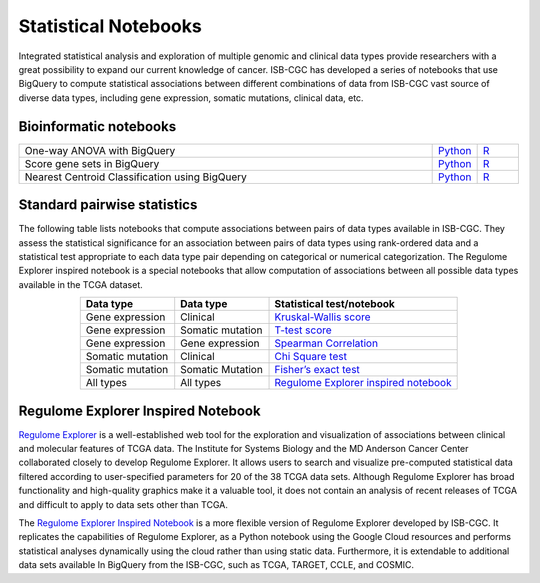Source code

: *********************
Statistical Notebooks
*********************

Integrated statistical analysis and exploration of multiple genomic and clinical data types provide researchers with a great possibility to expand our current knowledge of cancer. ISB-CGC has developed a series of notebooks that use BigQuery to compute statistical associations between different combinations of data from ISB-CGC vast source of diverse data types, including gene expression, somatic mutations, clinical data, etc.

Bioinformatic notebooks
=======================
.. list-table:: 
   :widths: 100 10 10
   :align: center
   :header-rows: 0
  
   * - One-way ANOVA with BigQuery
     - `Python <https://nbviewer.jupyter.org/github/isb-cgc/Community-Notebooks/blob/master/Notebooks/How_to_perform_an_ANOVA_test_in_BigQuery.ipynb>`_
     - `R <https://github.com/isb-cgc/Community-Notebooks/blob/master/Notebooks/How_to_perform_an_ANOVA_test_in_BigQuery.md>`_
   * - Score gene sets in BigQuery
     - `Python <https://nbviewer.jupyter.org/github/isb-cgc/Community-Notebooks/blob/master/Notebooks/How_to_score_gene_sets_with_BigQuery.ipynb>`_
     - `R <https://github.com/isb-cgc/Community-Notebooks/blob/master/Notebooks/How_to_perform_an_ANOVA_test_in_BigQuery.md>`_
   * - Nearest Centroid Classification using BigQuery
     - `Python <https://nbviewer.jupyter.org/github/isb-cgc/Community-Notebooks/blob/master/Notebooks/How_to_perform_Nearest_Centroid_Classification_with_BigQuery.ipynb>`_
     - `R <https://github.com/isb-cgc/Community-Notebooks/blob/master/Notebooks/How_to_perform_Nearest_Centroid_Classification_with_BigQuery.md>`_

Standard pairwise statistics
============================

The following table lists notebooks that compute associations between pairs of data types available in ISB-CGC. They assess the statistical significance for an association between pairs of data types using rank-ordered data and a statistical test appropriate to each data type pair depending on categorical or numerical categorization. The Regulome Explorer inspired notebook is a special notebooks that allow computation of associations between all possible data types available in the TCGA dataset. 

.. list-table:: 
   :widths: 25 25 50
   :align: center
   :header-rows: 1
  
   * - Data type 
     - Data type
     - Statistical test/notebook
   * - Gene expression
     - Clinical
     - `Kruskal-Wallis score <https://nbviewer.jupyter.org/github/isb-cgc/Community-Notebooks/blob/master/RegulomeExplorer/BigQuery-KruskalWallis.ipynb>`_
   * - Gene expression
     - Somatic mutation
     - `T-test score <https://nbviewer.jupyter.org/github/isb-cgc/Community-Notebooks/blob/master/RegulomeExplorer/BigQuery-StudentTest.ipynb>`_   
   * - Gene expression
     - Gene expression
     - `Spearman Correlation <https://nbviewer.jupyter.org/github/isb-cgc/Community-Notebooks/blob/master/RegulomeExplorer/BigQuery-SpearmanCorrelation.ipynb>`__
   * - Somatic mutation
     - Clinical
     - `Chi Square test <https://nbviewer.jupyter.org/github/isb-cgc/Community-Notebooks/blob/master/RegulomeExplorer/BigQuery-Chisquare.ipynb>`_
   * - Somatic mutation
     - Somatic Mutation
     - `Fisher’s exact test <https://nbviewer.jupyter.org/github/isb-cgc/Community-Notebooks/blob/master/RegulomeExplorer/BigQuery-FisherExact.ipynb>`_
   * - All types
     - All types
     - `Regulome Explorer inspired notebook <https://nbviewer.jupyter.org/github/isb-cgc/Community-Notebooks/blob/master/RegulomeExplorer/RegulomeExplorer-notebook.ipynb>`_

Regulome Explorer Inspired Notebook
===================================
`Regulome Explorer <http://explorer.cancerregulome.org/>`_ is a well-established web tool for the exploration and visualization of associations between clinical and molecular features of TCGA data. The Institute for Systems Biology and the MD Anderson Cancer Center collaborated closely to develop Regulome Explorer. It allows users to search and visualize pre-computed statistical data filtered according to user-specified parameters for 20 of the 38 TCGA data sets. Although Regulome Explorer has broad functionality and high-quality graphics make it a valuable tool, it does not contain an analysis of recent releases of TCGA and difficult to apply to data sets other than TCGA. 

The `Regulome Explorer Inspired Notebook <https://nbviewer.jupyter.org/github/isb-cgc/Community-Notebooks/blob/master/RegulomeExplorer/RegulomeExplorer-notebook.ipynb>`_ is a more flexible version of Regulome Explorer developed by ISB-CGC. It replicates the capabilities of Regulome Explorer, as a Python notebook using the Google Cloud resources and performs statistical analyses dynamically using the cloud rather than using static data. Furthermore, it is extendable to additional data sets available In BigQuery from the ISB-CGC, such as TCGA, TARGET, CCLE, and COSMIC.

---*---

WHAT NEEDS TO BE DONE
The reply should reproduce every entry above word for word and contain no pictures.

SOLVED EXERCISE
Source code

: *********************
Statistical Notebooks
*********************

Integrated statistical analysis and exploration of multiple genomic and clinical data types provide researchers with a great possibility to expand our current knowledge of cancer. ISB-CGC has developed a series of notebooks that use BigQuery to compute statistical associations between different combinations of data from ISB-CGC vast source of diverse data types, including gene expression, somatic mutations, clinical data, etc.

Bioinformatic notebooks
=======================
.. list-table:: 
   :widths: 100 10 10
   :align: center
   :header-rows: 0
  
   * - One-way ANOVA with BigQuery
     - `Python <https://nbviewer.jupyter.org/github/isb-cgc/Community-Notebooks/blob/master/Notebooks/How_to_perform_an_ANOVA_test_in_BigQuery.ipynb>`_
     - `R <https://github.com/isb-cgc/Community-Notebooks/blob/master/Notebooks/How_to_perform_an_ANOVA_test_in_BigQuery.md>`_
   * - Score gene sets in BigQuery
     - `Python <https://nbviewer.jupyter.org/github/isb-cgc/Community-Notebooks/blob/master/Notebooks/How_to_score_gene_sets_with_BigQuery.ipynb>`_
     - `R <https://github.com/isb-cgc/Community-Notebooks/blob/master/Notebooks/How_to_perform_an_ANOVA_test_in_BigQuery.md>`_
   * - Nearest Centroid Classification using BigQuery
     - `Python <https://nbviewer.jupyter.org/github/isb-cgc/Community-Notebooks/blob/master/Notebooks/How_to_perform_Nearest_Centroid_Classification_with_BigQuery.ipynb>`_
     - `R <https://github.com/isb-cgc/Community-Notebooks/blob/master/Notebooks/How_to_perform_Nearest_Centroid_Classification_with_BigQuery.md>`_

Standard pairwise statistics
============================

The following table lists notebooks that compute associations between pairs of data types available in ISB-CGC. They assess the statistical significance for an association between pairs of data types using rank-ordered data and a statistical test appropriate to each data type pair depending on categorical or numerical categorization. The Regulome Explorer inspired notebook is a special notebooks that allow computation of associations between all possible data types available in the TCGA dataset. 

.. list-table:: 
   :widths: 25 25 50
   :align: center
   :header-rows: 1
  
   * - Data type 
     - Data type
     - Statistical test/notebook
   * - Gene expression
     - Clinical
     - `Kruskal-Wallis score <https://nbviewer.jupyter.org/github/isb-cgc/Community-Notebooks/blob/master/RegulomeExplorer/BigQuery-KruskalWallis.ipynb>`_
   * - Gene expression
     - Somatic mutation
     - `T-test score <https://nbviewer.jupyter.org/github/isb-cgc/Community-Notebooks/blob/master/RegulomeExplorer/BigQuery-StudentTest.ipynb>`_   
   * - Gene expression
     - Gene expression
     - `Spearman Correlation <https://nbviewer.jupyter.org/github/isb-cgc/Community-Notebooks/blob/master/RegulomeExplorer/BigQuery-SpearmanCorrelation.ipynb>`__
   * - Somatic mutation
     - Clinical
     - `Chi Square test <https://nbviewer.jupyter.org/github/isb-cgc/Community-Notebooks/blob/master/RegulomeExplorer/BigQuery-Chisquare.ipynb>`_
   * - Somatic mutation
     - Somatic Mutation
     - `Fisher’s exact test <https://nbviewer.jupyter.org/github/isb-cgc/Community-Notebooks/blob/master/RegulomeExplorer/BigQuery-FisherExact.ipynb>`_
   * - All types
     - All types
     - `Regulome Explorer inspired notebook <https://nbviewer.jupyter.org/github/isb-cgc/Community-Notebooks/blob/master/RegulomeExplorer/RegulomeExplorer-notebook.ipynb>`_

Regulome Explorer Inspired Notebook
===================================
`Regulome Explorer <http://explorer.cancerregulome.org/>`_ is a well-established web tool for the exploration and visualization of associations between clinical and molecular features of TCGA data. The Institute for Systems Biology and the MD Anderson Cancer Center collaborated closely to develop Regulome Explorer. It allows users to search and visualize pre-computed statistical data filtered according to user-specified parameters for 20 of the 38 TCGA data sets. Although Regulome Explorer has broad functionality and high-quality graphics make it a valuable tool, it does not contain an analysis of recent releases of TCGA and difficult to apply to data sets other than TCGA. 

The `Regulome Explorer Inspired Notebook <https://nbviewer.jupyter.org/github/isb-cgc/Community-Notebooks/blob/master/RegulomeExplorer/RegulomeExplorer-notebook.ipynb>`_ is a more flexible version of Regulome Explorer developed by ISB-CGC. It replicates the capabilities of Regulome Explorer, as a Python notebook using the Google Cloud resources and performs statistical analyses dynamically using the cloud rather than using static data. Furthermore, it is extendable to additional data sets available In BigQuery from the ISB-CGC, such as TCGA, TARGET, CCLE, and COSMIC.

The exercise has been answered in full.